The 2018-2019 Einstein Fellows are: Brenda Bartlett, Alexandria, Va.; Stephanie Harry, Hampton, Va.; Cheryl Manning, Evergreen, Colo.; Kate McCann, Montpelier, Vt.; Sharon McPherson, Stafford, Va.; Cammie Newmyer, Monte Vista, Colo.; Pascale Pinner, Hilo, HI; Shawn Sheehan, Lewisville, TX; Brian Silver, Honolulu, HI; Rachel Stagner, Portland, Ore.; Michelle Steever, San Jose, Calif.; Kellie Taylor, Emmett, ID.; Andi Webb, Fayetteville, N. C. and Cinde Wirth, Columbus, Ind.

Taylor said, “I am honored and excited to be selected as a 2018-2019 Albert Einstein Distinguished Educator Fellowship Program with the Library of Congress. As an AEF Fellow, I will have the opportunity to contribute to science, technology, engineering and mathematics (STEM) education efforts at the Federal level. I will serve my primary appointment at the Library of Congress Educational Outreach/Scholarly and Educational Programs/National and International Outreach. I will learn about the Library of Congress collections that relate to science, and about the science being done at the Library in order to 1) contribute to the development of classroom materials for the Teachers page of the Library of Congress website, write for publications, and contribute to social media efforts; 2) develop and deliver professional development to educators at the Library and in other venues, e.g. conferences, with peer institutions, and online; 3) visit and observe classrooms and schools where teachers are using the Library’s resources; 4) give presentations to a variety of groups in and outside of the Library to raise the visibility of the Library’s programs for K-12 education and how other Library divisions and programs can successfully reach and serve this audience; and 5) participate in planning efforts related to possible maker spaces within the Library.”
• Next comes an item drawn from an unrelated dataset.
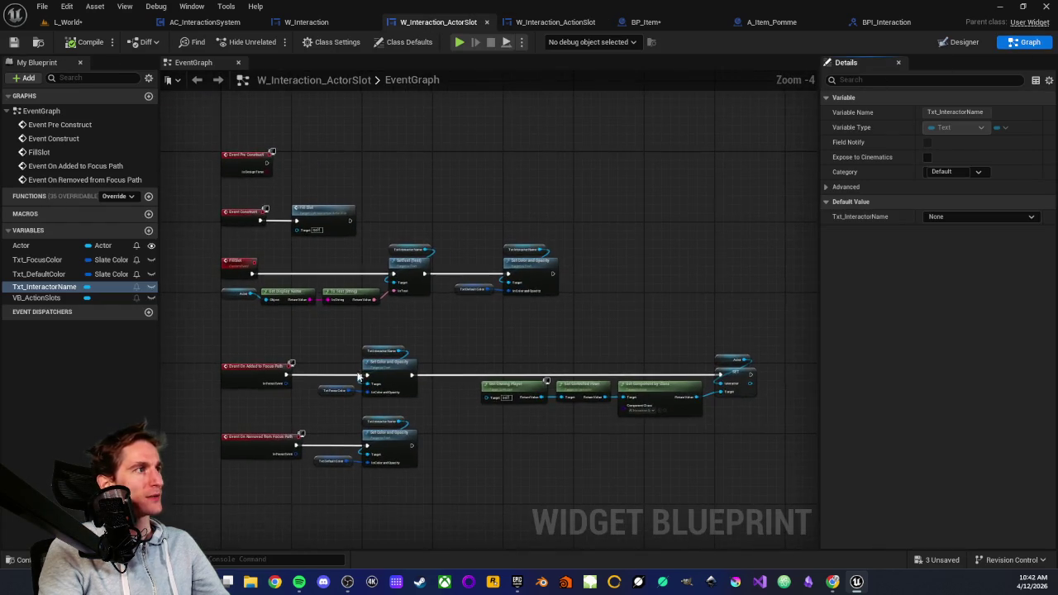
{"action": "scroll", "coordinate": [477, 312], "scroll_direction": "up", "scroll_amount": 3}
{"action": "scroll", "coordinate": [455, 309], "scroll_direction": "down", "scroll_amount": 2}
The Einstein Fellows teachers come from K-12 schools across the country and represent diverse teaching backgrounds—with expertise in computer science, engineering, science and mathematics. Federal agencies and U.S. Congressional Offices will benefit from fellows’ real-world experiences as educators. In return, Einstein Fellows will gain understanding of the role of the Federal Government in the U.S. education enterprise, knowledge of resources available to students and educators, and broader perspectives on national education issues that can be applied to the classroom or to leadership positions in their districts or elsewhere.
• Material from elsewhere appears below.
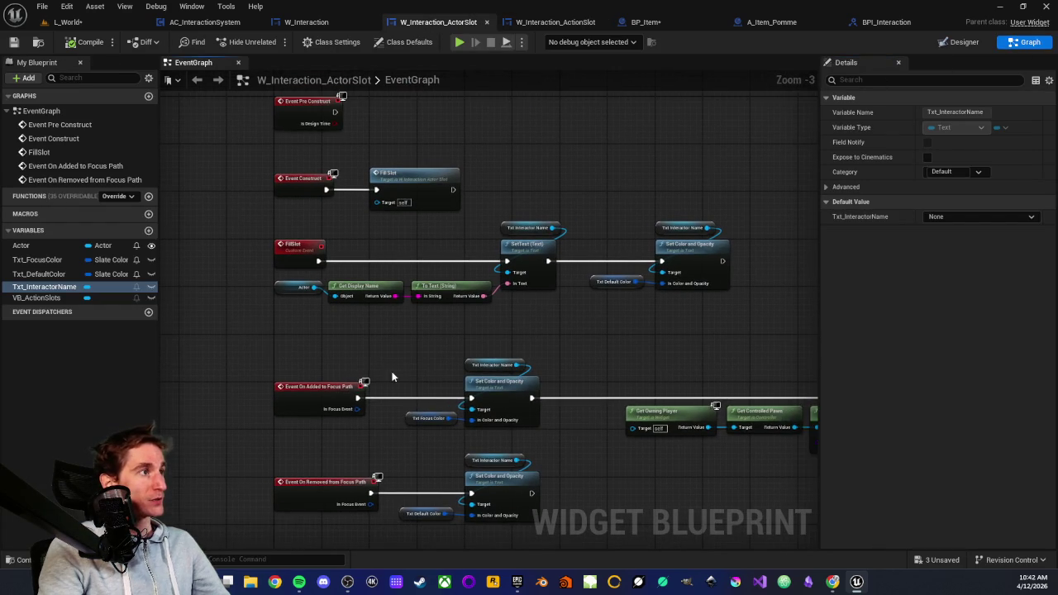
{"action": "scroll", "coordinate": [352, 357], "scroll_direction": "up", "scroll_amount": 3}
The AEF Program, now in its 28th year of operation, is managed by the U.S. Department of Energy Office of Science’s Office of Workforce Development for Teachers and Scientists in collaboration with the sponsoring agencies and the Oak Ridge Institute for Science and Education.

Current sponsoring agencies of the AEF Program include DOE, the National Science Foundation, the Library of Congress, and the National Aeronautics and Space Administration. In addition to sponsoring placements at DOE headquarters, DOE sponsors five placements in U.S. Congressional offices.